The US government is not powerless to influence China's policies concerning censorship of the internet. This week, as Google has taken extraordinary steps--bordering on corporate civil disobedience--to challenge China's stranglehold on information, the Obama administration's response has been a study in timidity. In reality, however, the administration is not without options.

One option is to file a complaint with the World Trade Organization, contesting China's internet censorship as a breach of the international trade rules to which China, as a new WTO member, is subject. The argument is that China's "Great Firewall"--a system of filters and bottlenecks that effectively shutters the country within its own intranet--is an illegal restraint on international trade because it bars foreign companies from competing, via the internet, in the vast Chinese market.

To understand how this strategy would help Google (and Yahoo, eBay and myriad other US internet companies that have lived to regret their physical entry into the China market), it's important to understand that Google did not freely choose to build a vast physical presence---complete with office buildings, server farms and thousands of local employees---inside China. Google would have much preferred to compete in China with a Chinese language version of its search service operating from servers and offices in the US, Taiwan, Japan or elsewhere---safely beyond China's borders.

But Google didn't have that choice because China's firewall degrades the performance of websites based outside the country. Non-Chinese websites take extra seconds to load, relative to competing sites inside the firewall. In the online world (and particularly in the highly competitive Chinese market), a few seconds mights as well be a few hours. The websites of Google's indigenous Chinese competitors (Baidu, Sina and others) loaded instantly. Google was toast.

As much as any other factor, this performance deficit, a direct consequence of the firewall, forced Google to physically relocate its Chinese language search service inside China, where government bureaucrats could compel Google, upon penalty of withdrawal of its operating license (or worse!), to self-censor. Google knew the risks of its move, and it deliberately and conspicuously sought to protect its customers' data files by keeping OFFshore the Chinese versions of its email business (gmail), its blogging service and YouTube.

China's firewall thus stands as a barrier to international trade. It halts commerce at China's borders just as surely and effectively as a regulation requiring perishable agricultural exports from the US to sit for days on China's docks prior to transhipment to internal distribution facilities. Whether it is a barrier that violates international treaties is for administration lawyers to argue to the WTO. The First Amendment Coalition, a nonprofit organization (of which I am executive director) has already presented detailed legal briefs on this matter to the US Trade Representative.
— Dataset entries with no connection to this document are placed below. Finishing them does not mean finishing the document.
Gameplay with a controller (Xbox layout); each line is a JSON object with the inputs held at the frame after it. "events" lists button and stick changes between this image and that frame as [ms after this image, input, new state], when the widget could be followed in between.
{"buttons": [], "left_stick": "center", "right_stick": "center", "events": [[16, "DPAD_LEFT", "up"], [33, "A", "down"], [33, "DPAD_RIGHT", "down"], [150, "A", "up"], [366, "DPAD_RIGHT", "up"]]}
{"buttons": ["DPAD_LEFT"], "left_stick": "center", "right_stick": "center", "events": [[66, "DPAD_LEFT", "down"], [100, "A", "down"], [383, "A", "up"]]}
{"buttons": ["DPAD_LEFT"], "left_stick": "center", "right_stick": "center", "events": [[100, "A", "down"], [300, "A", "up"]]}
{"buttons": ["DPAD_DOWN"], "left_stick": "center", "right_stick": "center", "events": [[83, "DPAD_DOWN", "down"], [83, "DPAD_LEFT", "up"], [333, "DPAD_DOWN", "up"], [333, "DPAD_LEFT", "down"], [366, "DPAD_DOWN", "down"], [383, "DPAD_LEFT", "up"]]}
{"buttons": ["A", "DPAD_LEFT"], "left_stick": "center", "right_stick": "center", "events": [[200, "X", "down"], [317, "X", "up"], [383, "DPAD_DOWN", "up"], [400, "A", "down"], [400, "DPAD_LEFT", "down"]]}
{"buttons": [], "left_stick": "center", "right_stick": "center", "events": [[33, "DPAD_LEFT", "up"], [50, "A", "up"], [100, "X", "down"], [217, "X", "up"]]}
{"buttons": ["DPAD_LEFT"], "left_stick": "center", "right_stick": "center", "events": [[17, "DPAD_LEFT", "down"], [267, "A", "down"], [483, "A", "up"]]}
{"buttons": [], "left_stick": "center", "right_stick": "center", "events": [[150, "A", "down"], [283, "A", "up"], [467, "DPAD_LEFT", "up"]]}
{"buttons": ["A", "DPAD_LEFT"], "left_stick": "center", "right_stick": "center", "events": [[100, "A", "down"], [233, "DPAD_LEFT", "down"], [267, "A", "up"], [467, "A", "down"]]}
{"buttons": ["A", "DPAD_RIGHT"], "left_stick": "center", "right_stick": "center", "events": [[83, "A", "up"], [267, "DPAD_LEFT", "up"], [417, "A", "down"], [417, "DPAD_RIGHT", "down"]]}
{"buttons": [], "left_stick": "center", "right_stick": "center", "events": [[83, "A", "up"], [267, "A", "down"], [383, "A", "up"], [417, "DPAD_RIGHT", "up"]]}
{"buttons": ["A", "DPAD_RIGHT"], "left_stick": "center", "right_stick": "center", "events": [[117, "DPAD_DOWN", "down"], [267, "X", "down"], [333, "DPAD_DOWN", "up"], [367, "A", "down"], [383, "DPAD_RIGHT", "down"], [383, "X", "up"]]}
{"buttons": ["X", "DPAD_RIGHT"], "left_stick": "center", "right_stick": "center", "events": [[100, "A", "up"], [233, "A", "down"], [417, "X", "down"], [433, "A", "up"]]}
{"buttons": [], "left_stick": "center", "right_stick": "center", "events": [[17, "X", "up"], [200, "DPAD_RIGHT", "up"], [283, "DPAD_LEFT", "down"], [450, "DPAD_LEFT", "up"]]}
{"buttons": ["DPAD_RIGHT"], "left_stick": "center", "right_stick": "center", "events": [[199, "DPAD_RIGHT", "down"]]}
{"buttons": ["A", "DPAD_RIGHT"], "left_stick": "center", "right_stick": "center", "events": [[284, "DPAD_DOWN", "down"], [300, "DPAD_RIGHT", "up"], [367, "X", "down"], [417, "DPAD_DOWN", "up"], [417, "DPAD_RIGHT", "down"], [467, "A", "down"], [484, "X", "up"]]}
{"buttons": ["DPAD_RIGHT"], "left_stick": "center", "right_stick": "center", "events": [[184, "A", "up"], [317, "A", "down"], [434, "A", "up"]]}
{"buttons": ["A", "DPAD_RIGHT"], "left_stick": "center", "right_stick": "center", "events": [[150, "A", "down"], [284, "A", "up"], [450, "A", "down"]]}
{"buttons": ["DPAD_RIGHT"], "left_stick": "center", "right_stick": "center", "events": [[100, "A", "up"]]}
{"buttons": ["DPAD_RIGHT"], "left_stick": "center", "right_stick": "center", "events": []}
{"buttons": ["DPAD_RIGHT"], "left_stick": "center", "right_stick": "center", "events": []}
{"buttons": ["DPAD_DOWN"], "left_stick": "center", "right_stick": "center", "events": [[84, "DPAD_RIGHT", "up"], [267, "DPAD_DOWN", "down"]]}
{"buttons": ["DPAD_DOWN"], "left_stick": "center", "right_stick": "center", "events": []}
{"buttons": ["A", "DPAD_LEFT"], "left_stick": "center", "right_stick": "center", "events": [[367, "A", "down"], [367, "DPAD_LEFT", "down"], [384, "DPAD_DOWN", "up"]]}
The advantages of a WTO strategy are considerable. WTO sanctions have teeth, and China in other trade disputes has shown it will abide by WTO rulings it disagrees with (so that it can use the WTO, to its benefit, in other matters). For the US government, playing the WTO card also demonstrates seriousness about curbing Chinese censorship, while confining the dispute to an international adjudicative body and avoiding a direct confrontation with Chinese government leaders.

Google's refusal to censor itself and its threat to quit the China market create an opportunity to change China's policy for the better. It is an opportunity that the Obama administration should not miss.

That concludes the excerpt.